In the data below, the answer is the run of lines from the line containing "We zoom a part" through the line containing "There exists strong", both included; print it exactly and nothing else.

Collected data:
· · ·

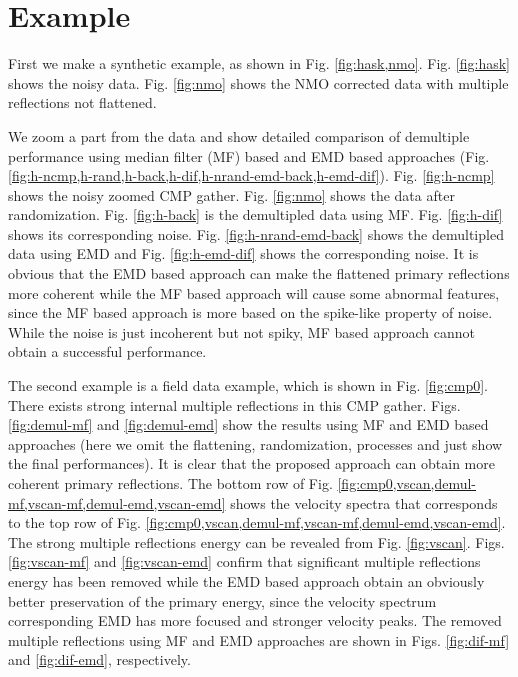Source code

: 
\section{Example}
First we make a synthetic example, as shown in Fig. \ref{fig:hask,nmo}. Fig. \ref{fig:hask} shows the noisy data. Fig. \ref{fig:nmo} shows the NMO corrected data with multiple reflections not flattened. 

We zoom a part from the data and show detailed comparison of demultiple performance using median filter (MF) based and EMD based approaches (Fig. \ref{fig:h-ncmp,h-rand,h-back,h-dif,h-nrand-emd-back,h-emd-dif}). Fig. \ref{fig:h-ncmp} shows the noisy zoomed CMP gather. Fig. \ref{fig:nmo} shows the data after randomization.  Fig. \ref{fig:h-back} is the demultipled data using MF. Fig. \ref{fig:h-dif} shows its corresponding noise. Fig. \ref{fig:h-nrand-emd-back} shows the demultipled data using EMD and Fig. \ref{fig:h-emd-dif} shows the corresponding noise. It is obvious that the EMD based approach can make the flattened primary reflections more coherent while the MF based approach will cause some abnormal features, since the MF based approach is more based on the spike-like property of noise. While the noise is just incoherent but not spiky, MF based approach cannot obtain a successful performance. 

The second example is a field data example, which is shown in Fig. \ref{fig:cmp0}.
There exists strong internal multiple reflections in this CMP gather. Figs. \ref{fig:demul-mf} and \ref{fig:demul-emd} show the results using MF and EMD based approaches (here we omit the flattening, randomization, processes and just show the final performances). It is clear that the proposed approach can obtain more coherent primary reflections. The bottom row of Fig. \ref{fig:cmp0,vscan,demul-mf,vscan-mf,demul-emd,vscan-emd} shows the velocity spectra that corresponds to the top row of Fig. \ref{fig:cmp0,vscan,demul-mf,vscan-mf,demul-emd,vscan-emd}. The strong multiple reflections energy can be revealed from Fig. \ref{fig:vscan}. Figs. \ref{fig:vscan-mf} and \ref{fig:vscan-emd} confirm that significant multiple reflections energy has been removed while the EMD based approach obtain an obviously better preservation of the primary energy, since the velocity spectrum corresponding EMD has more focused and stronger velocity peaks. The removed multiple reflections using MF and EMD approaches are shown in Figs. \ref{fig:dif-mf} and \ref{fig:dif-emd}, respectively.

· · ·

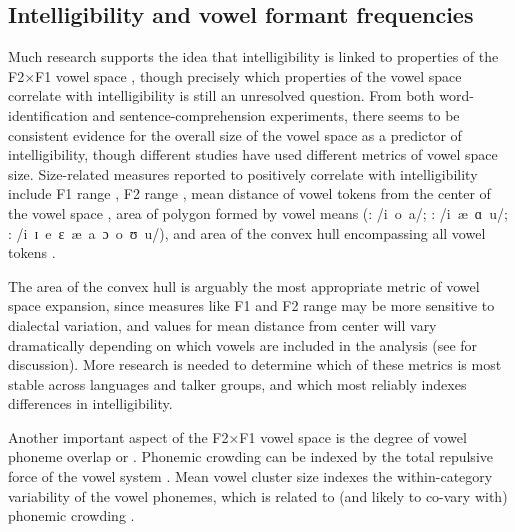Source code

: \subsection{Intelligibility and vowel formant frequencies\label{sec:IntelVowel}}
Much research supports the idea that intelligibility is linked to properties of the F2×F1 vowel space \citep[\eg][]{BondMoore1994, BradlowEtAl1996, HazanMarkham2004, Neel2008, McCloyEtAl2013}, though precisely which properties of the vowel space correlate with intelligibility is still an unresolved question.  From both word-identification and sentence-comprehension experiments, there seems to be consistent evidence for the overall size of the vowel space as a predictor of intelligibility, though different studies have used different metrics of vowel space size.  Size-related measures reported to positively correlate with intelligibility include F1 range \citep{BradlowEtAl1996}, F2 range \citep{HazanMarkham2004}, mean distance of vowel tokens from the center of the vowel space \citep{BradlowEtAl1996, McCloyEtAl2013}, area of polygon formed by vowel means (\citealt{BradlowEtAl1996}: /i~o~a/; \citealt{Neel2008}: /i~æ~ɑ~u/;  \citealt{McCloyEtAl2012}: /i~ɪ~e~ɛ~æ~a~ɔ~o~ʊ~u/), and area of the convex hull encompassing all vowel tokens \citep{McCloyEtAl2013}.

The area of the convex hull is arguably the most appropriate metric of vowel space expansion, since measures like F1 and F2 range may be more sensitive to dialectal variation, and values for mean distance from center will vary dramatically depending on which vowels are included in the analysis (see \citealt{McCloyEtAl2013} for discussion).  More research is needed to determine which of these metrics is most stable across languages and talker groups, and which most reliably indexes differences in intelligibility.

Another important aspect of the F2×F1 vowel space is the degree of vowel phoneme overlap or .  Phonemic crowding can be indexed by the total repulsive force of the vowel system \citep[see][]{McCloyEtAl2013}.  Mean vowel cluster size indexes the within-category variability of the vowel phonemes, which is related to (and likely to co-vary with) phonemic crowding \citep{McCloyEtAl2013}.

· · ·

Response box:
We zoom a part from the data and show detailed comparison of demultiple performance using median filter (MF) based and EMD based approaches (Fig. \ref{fig:h-ncmp,h-rand,h-back,h-dif,h-nrand-emd-back,h-emd-dif}). Fig. \ref{fig:h-ncmp} shows the noisy zoomed CMP gather. Fig. \ref{fig:nmo} shows the data after randomization.  Fig. \ref{fig:h-back} is the demultipled data using MF. Fig. \ref{fig:h-dif} shows its corresponding noise. Fig. \ref{fig:h-nrand-emd-back} shows the demultipled data using EMD and Fig. \ref{fig:h-emd-dif} shows the corresponding noise. It is obvious that the EMD based approach can make the flattened primary reflections more coherent while the MF based approach will cause some abnormal features, since the MF based approach is more based on the spike-like property of noise. While the noise is just incoherent but not spiky, MF based approach cannot obtain a successful performance. 

The second example is a field data example, which is shown in Fig. \ref{fig:cmp0}.
There exists strong internal multiple reflections in this CMP gather. Figs. \ref{fig:demul-mf} and \ref{fig:demul-emd} show the results using MF and EMD based approaches (here we omit the flattening, randomization, processes and just show the final performances). It is clear that the proposed approach can obtain more coherent primary reflections. The bottom row of Fig. \ref{fig:cmp0,vscan,demul-mf,vscan-mf,demul-emd,vscan-emd} shows the velocity spectra that corresponds to the top row of Fig. \ref{fig:cmp0,vscan,demul-mf,vscan-mf,demul-emd,vscan-emd}. The strong multiple reflections energy can be revealed from Fig. \ref{fig:vscan}. Figs. \ref{fig:vscan-mf} and \ref{fig:vscan-emd} confirm that significant multiple reflections energy has been removed while the EMD based approach obtain an obviously better preservation of the primary energy, since the velocity spectrum corresponding EMD has more focused and stronger velocity peaks. The removed multiple reflections using MF and EMD approaches are shown in Figs. \ref{fig:dif-mf} and \ref{fig:dif-emd}, respectively.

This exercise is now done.